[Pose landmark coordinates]

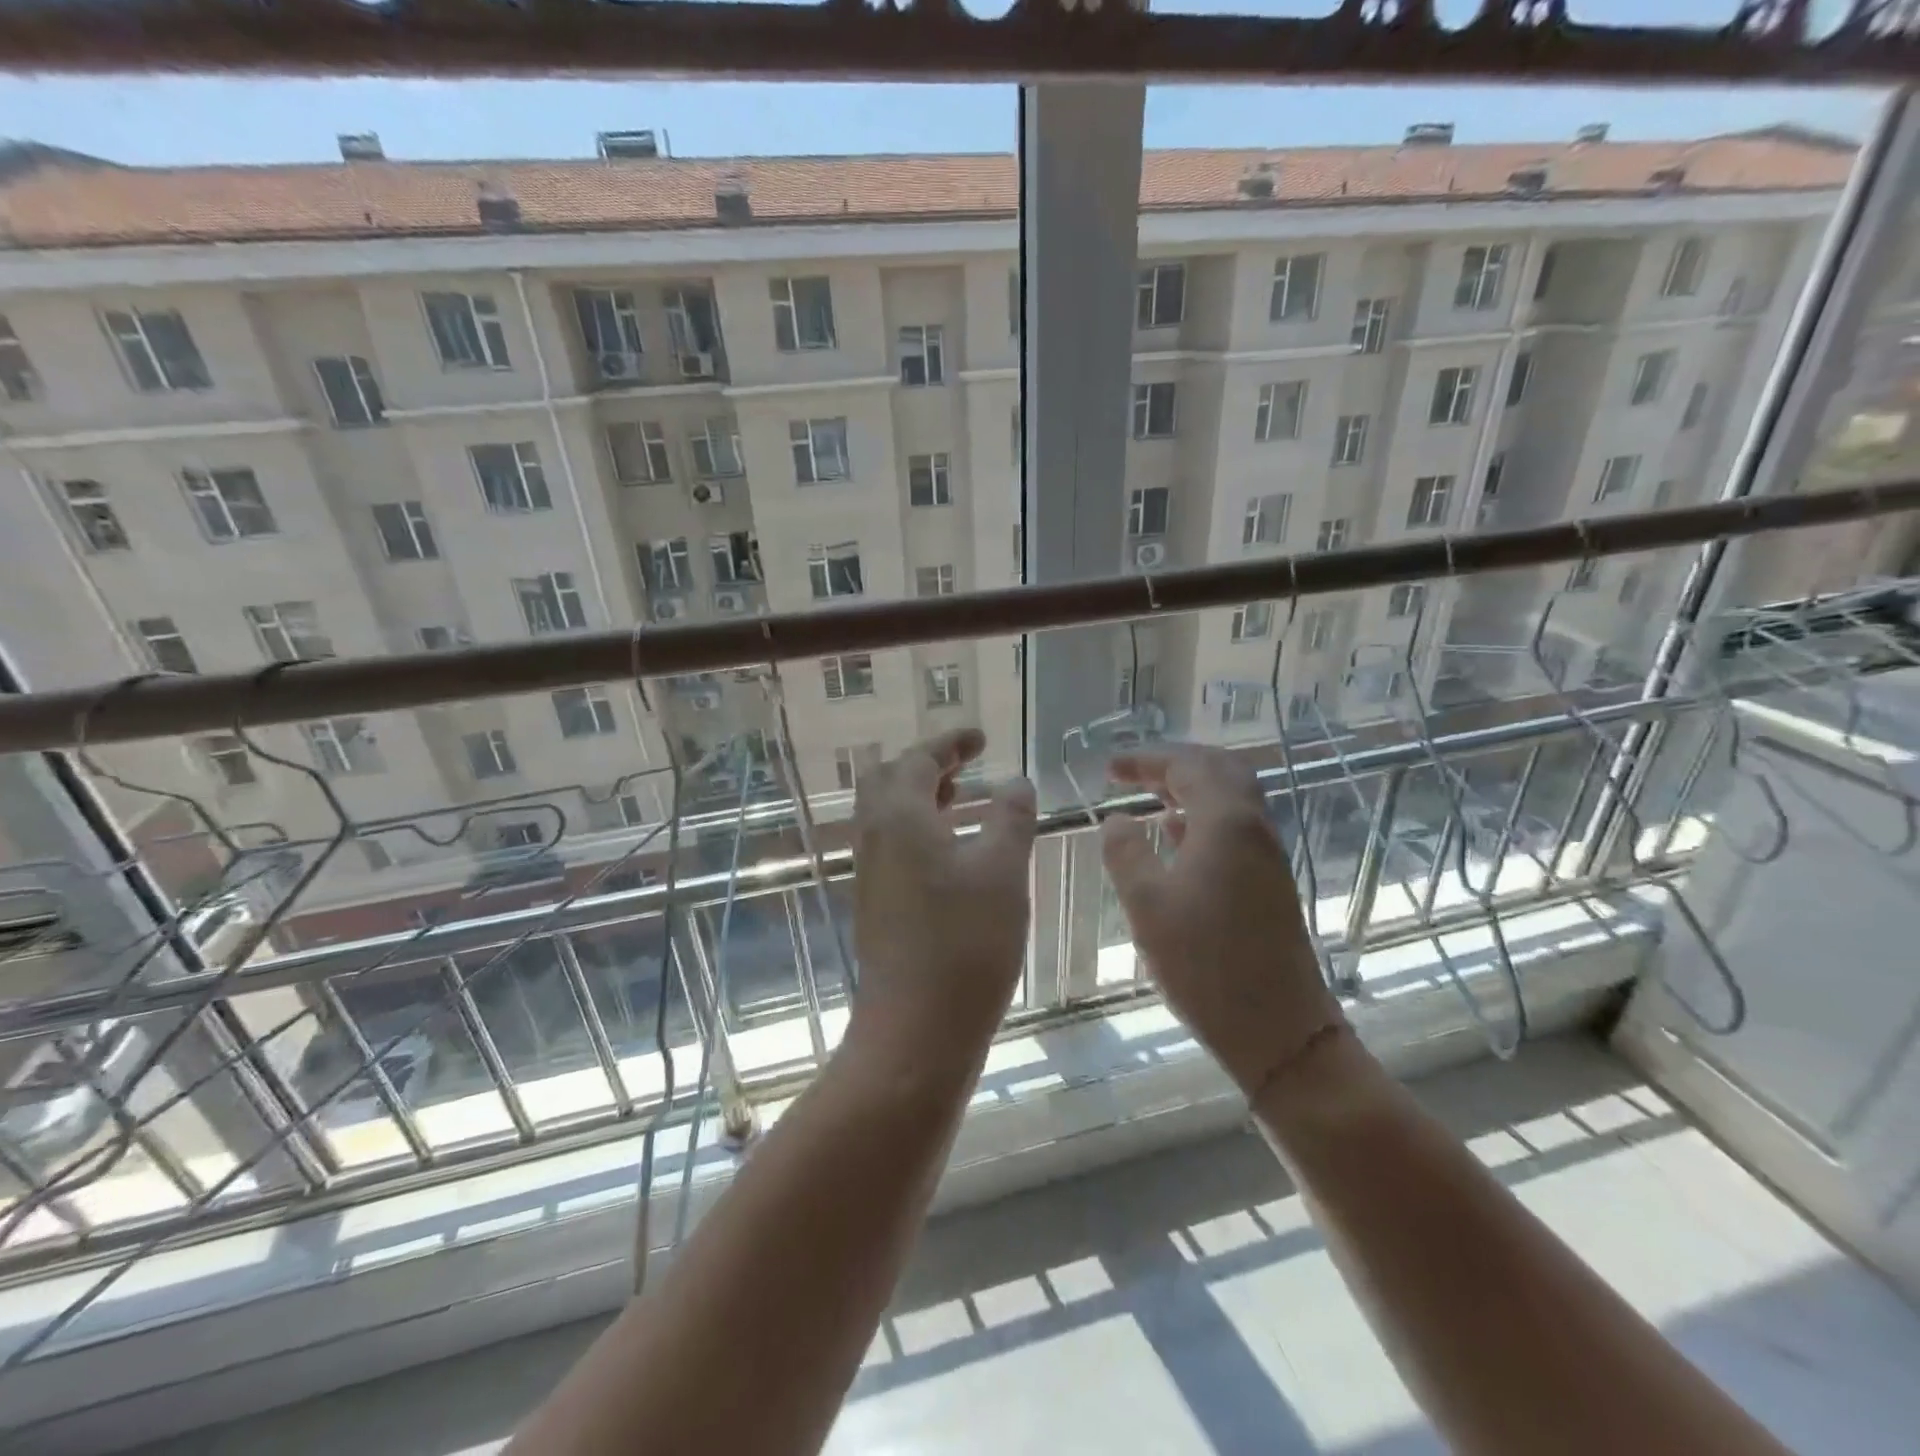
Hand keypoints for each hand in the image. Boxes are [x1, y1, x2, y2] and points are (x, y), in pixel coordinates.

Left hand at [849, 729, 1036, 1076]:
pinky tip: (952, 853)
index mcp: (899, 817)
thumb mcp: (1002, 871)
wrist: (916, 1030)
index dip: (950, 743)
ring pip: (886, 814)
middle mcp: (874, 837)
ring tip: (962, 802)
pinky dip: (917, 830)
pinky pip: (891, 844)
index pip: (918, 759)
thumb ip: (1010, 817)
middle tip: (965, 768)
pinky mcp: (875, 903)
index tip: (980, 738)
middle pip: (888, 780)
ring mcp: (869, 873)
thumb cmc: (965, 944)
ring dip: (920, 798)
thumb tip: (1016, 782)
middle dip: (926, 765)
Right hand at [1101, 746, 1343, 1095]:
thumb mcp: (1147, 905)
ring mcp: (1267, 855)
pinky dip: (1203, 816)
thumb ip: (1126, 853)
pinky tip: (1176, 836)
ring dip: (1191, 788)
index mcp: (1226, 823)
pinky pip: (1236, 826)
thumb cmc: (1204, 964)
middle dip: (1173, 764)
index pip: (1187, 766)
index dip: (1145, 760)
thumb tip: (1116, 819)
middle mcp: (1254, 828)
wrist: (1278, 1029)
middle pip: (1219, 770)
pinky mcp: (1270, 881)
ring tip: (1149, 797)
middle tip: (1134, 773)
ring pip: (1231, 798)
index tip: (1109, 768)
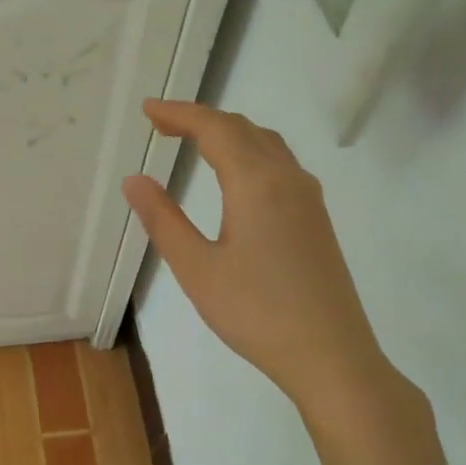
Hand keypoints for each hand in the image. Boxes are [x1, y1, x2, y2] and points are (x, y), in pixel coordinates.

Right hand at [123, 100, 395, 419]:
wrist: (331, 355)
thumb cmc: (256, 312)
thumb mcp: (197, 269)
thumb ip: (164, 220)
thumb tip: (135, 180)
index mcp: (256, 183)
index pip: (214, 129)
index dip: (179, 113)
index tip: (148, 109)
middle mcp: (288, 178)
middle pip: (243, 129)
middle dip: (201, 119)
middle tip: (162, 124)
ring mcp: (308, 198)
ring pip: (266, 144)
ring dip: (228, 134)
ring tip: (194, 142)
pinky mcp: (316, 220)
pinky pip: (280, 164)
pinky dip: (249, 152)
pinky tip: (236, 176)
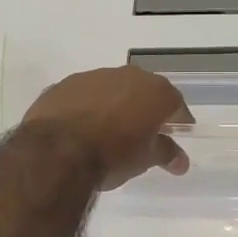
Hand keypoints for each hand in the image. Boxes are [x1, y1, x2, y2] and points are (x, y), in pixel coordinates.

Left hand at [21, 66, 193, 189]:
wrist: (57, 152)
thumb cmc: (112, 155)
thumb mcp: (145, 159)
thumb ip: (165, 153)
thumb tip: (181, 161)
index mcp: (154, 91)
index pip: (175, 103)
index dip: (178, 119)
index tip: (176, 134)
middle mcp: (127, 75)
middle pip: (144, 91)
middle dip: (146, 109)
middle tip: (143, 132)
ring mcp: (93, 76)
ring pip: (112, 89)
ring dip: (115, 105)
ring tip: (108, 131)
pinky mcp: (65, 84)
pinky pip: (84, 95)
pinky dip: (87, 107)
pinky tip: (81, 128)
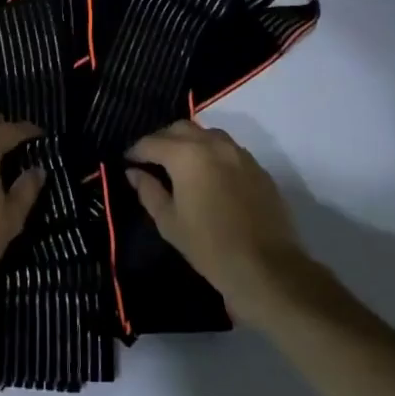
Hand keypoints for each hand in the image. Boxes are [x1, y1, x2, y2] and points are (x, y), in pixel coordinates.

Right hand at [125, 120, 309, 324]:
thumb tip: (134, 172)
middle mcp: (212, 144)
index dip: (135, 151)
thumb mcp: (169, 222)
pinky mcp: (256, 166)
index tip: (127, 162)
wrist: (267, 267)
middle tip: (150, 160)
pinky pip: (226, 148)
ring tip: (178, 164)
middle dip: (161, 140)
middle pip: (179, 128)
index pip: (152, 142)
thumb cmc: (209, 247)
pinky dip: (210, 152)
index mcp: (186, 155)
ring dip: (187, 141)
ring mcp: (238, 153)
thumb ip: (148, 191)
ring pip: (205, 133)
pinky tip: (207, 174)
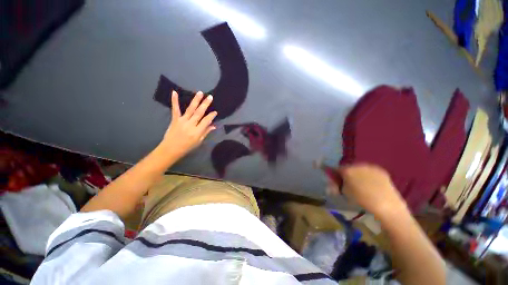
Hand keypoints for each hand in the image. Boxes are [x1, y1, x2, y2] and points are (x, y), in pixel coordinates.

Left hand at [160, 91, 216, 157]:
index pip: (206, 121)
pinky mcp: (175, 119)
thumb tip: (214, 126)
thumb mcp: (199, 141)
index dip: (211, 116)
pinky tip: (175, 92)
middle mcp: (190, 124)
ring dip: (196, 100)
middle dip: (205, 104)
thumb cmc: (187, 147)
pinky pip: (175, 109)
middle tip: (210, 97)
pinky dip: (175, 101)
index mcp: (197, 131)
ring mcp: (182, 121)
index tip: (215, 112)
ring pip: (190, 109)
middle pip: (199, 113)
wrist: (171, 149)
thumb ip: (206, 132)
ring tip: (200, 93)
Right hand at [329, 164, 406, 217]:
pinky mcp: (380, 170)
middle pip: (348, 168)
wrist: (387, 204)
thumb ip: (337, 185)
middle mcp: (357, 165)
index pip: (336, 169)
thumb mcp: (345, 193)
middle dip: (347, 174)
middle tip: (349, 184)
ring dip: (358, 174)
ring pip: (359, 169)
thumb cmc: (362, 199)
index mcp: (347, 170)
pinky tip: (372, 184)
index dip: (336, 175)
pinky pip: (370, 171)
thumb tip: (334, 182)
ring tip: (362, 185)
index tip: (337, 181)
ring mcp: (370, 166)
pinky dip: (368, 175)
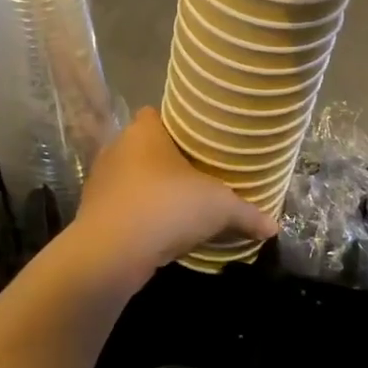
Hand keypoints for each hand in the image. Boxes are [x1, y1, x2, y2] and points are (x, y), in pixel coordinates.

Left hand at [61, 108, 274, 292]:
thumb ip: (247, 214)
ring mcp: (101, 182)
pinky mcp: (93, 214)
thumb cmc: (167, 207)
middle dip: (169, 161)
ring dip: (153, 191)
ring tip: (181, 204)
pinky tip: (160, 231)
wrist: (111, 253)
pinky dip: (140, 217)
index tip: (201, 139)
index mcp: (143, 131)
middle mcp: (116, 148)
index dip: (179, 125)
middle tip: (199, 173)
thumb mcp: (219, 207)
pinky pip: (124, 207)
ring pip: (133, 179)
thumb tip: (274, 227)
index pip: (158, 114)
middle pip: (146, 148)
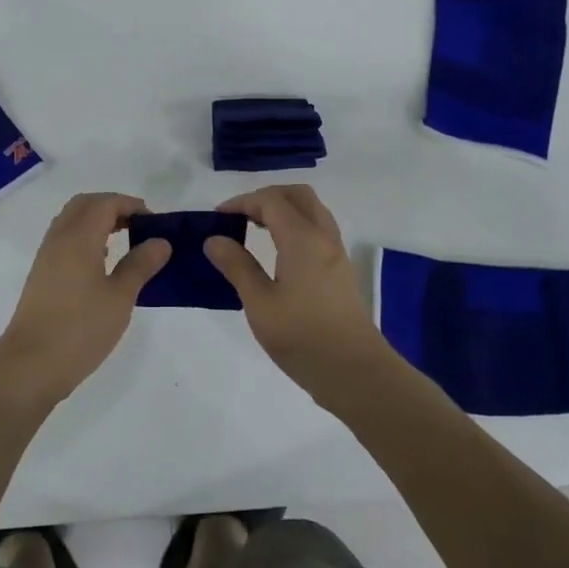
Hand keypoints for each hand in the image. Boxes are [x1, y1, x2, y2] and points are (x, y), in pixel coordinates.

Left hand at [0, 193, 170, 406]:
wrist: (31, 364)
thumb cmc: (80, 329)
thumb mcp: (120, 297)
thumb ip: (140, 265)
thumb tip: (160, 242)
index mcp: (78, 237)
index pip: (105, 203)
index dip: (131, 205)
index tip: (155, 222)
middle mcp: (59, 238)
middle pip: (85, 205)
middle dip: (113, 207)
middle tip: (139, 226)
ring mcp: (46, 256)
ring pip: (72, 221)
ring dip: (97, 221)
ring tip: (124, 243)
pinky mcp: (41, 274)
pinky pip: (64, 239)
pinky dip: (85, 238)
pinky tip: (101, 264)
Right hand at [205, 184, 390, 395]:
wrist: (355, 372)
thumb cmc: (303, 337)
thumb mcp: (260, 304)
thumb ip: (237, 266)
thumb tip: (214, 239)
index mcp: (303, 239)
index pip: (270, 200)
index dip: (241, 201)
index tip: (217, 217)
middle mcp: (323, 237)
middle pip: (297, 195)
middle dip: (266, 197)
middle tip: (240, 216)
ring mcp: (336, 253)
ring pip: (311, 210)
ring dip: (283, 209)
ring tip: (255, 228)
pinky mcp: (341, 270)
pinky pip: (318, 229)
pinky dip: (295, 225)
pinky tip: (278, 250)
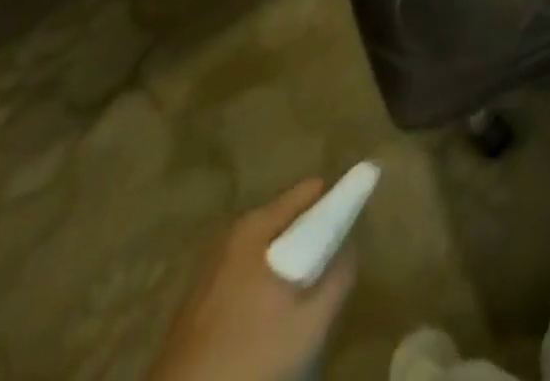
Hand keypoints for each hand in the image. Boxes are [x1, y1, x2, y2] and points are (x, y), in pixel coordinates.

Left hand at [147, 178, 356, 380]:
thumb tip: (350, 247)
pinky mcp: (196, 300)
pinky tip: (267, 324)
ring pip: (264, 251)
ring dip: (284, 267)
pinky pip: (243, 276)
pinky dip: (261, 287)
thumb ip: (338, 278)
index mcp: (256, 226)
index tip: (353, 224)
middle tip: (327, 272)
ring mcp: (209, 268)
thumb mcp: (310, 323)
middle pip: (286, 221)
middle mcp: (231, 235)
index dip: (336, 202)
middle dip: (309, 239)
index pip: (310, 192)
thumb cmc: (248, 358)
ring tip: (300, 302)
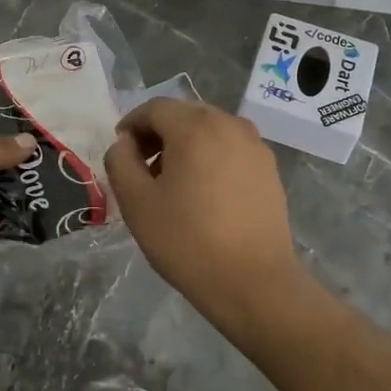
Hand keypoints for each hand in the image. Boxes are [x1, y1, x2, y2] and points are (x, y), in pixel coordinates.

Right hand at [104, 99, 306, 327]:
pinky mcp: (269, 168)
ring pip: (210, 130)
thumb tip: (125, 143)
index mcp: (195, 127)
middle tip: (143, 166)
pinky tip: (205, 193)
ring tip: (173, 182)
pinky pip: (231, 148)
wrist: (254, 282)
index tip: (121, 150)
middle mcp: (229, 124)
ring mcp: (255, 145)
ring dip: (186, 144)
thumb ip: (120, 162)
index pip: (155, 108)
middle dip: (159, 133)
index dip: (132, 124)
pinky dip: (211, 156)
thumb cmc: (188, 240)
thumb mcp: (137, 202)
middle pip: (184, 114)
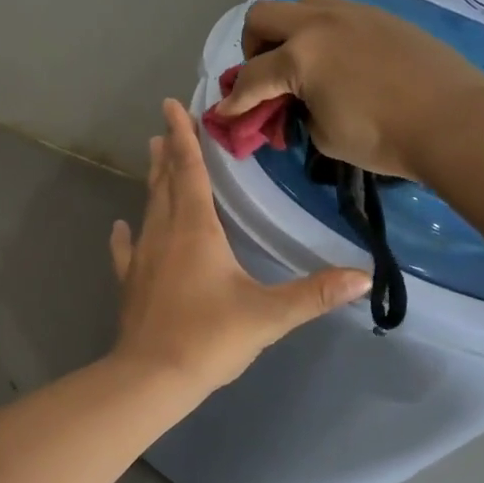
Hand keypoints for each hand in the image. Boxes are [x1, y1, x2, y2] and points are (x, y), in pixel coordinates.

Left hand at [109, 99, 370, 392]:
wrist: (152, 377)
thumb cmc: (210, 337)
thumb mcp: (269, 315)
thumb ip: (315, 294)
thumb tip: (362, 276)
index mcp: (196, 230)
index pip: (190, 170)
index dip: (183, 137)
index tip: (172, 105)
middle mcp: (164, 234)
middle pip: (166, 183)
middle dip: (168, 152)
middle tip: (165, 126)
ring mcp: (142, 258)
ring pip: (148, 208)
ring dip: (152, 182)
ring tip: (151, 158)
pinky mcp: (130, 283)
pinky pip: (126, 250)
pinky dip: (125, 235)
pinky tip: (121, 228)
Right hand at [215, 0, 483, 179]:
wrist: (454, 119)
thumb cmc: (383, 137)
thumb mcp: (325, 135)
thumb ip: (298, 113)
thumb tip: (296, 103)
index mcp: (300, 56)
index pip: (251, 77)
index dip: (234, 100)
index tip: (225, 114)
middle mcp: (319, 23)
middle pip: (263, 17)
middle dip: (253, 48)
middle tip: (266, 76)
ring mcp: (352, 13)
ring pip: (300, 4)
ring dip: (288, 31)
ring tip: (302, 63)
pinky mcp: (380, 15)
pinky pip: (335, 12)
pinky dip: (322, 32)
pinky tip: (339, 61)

▶ [Task brief]: Where a line of the records above holds the word "Right", count it; give the total as a single number and nothing else.

▶ [Response area]: 7